### PAGE EXCERPT
········
The computed cycle consistency loss values for the constructed and distorted data are summed together below.

$$\begin{aligned} \begin{aligned} L_{cyc} (F_Z,F_X)=\mathbb {E}_{x_b \sim p_{data}(x_b)}[||F_X(F_Z(x_b)) - x_b||_1]\\ +\mathbb {E}_{z_b \sim p_{enc}(z_b)}[||F_Z(F_X(z_b)) - z_b||_1] \end{aligned} \end{aligned}$$
(12)

\(F_X(F_Z(x_b))\) is the attacker’s cycled constructed data and \(F_Z(F_X(z_b))\) is the attacker’s cycled distorted data. The error between the cycled constructed data and real constructed data is minimized. Also, the error between the cycled distorted data and real distorted data is minimized. Both values are combined to compute the total cycle consistency loss.

Reconstruction Cycle-GAN Attack Full Objective. All of the previously discussed loss terms are summed together for the full objective. The full objective for the attack consists of two adversarial loss terms and a cycle consistency loss term.

The full objective is:

$$\begin{aligned} \begin{aligned} L(F_Z, F_X, Q_{X}, Q_{Z})= L_{GAN} (F_Z, Q_{Z}, X_B,Z_B)\\ + L_{GAN} (F_X, Q_{X}, Z_B,X_B)\\ + \lambda L_{cyc} (F_Z,F_X)\\ \end{aligned} \end{aligned}$$
(13)

where \(\lambda \) controls the importance of each objective. In our experiments, \(\lambda = 10\). We solve the following optimization problem:

$$\begin{aligned} \begin{aligned} F_Z^{*}, F_X^{*} = \mathop {\textrm{argmin}}\limits _{F_Z,F_X} \max \limits _{Q_Z, Q_X} L(F_Z, F_X, Q_{X}, Q_{Z}) \end{aligned} \end{aligned}$$
(14)
········
### STORED DATA
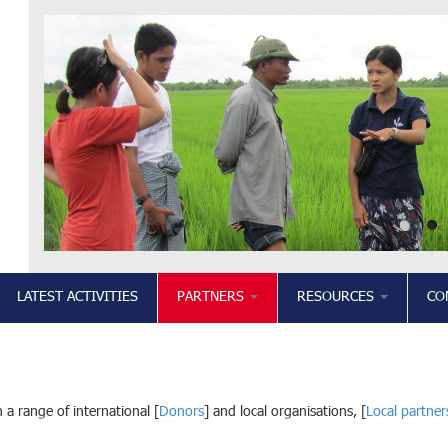
LATEST ACTIVITIES
PARTNERS
RESOURCES
CO
 a range of international [
Donors
] and local organisations, [
Local partner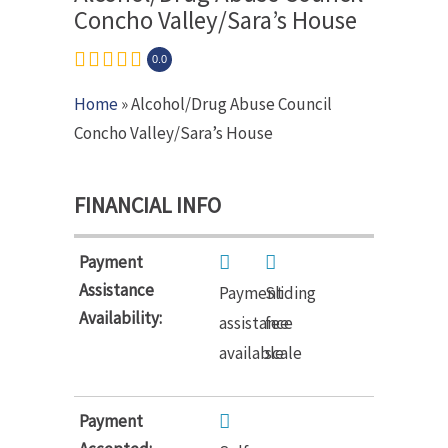
Concho Valley/Sara’s House
0.0
Home
» Alcohol/Drug Abuse Council
Concho Valley/Sara’s House
FINANCIAL INFO
Payment
Assistance
Payment
Sliding
Availability:
assistance
fee
available
scale
Payment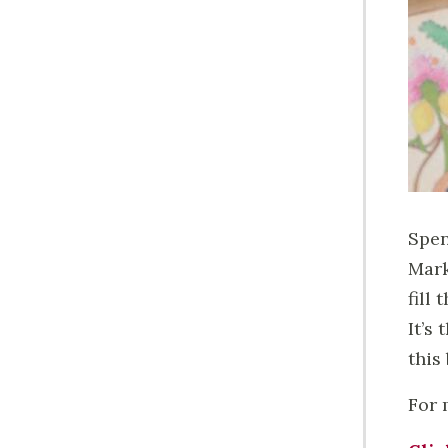
Spen
Mark
fill
It’s
this
For 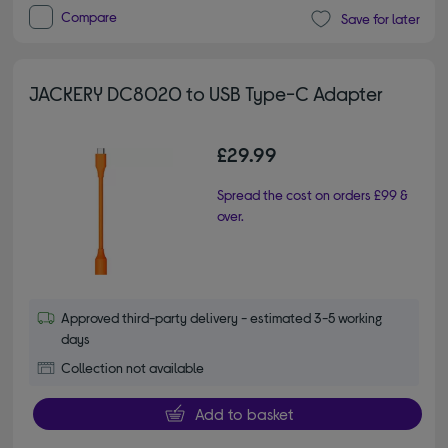
Compare
Save for later
JACKERY DC8020 to USB Type-C Adapter
£29.99
Spread the cost on orders £99 &
over.
Approved third-party delivery - estimated 3-5 working
days
Collection not available
Add to basket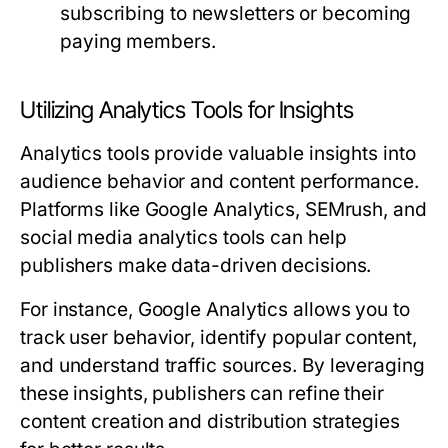
subscribing to newsletters or becoming
paying members.
Utilizing Analytics Tools for Insights
Analytics tools provide valuable insights into
audience behavior and content performance.
Platforms like Google Analytics, SEMrush, and
social media analytics tools can help
publishers make data-driven decisions.
For instance, Google Analytics allows you to
track user behavior, identify popular content,
and understand traffic sources. By leveraging
these insights, publishers can refine their
content creation and distribution strategies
········
### EXERCISES
A) Render this sentence from the Cycle-GAN attack excerpt in French: "The full objective for the attack consists of two adversarial loss terms and a cycle consistency loss term."
B) In the Cycle-GAN attack excerpt, what is the purpose of the coefficient λ in the full objective of Equation (13), and what value does the excerpt report for it?
Base every answer solely on the Cycle-GAN attack excerpt.

### LIST OF ANSWERS
A) L'objectif complet de l'attaque se compose de deux termes de perte adverse et d'un terme de perte de cohérence cyclique.

B) The coefficient λ multiplies the cycle consistency loss term in the full objective and controls the importance of each objective. The experiments set λ = 10.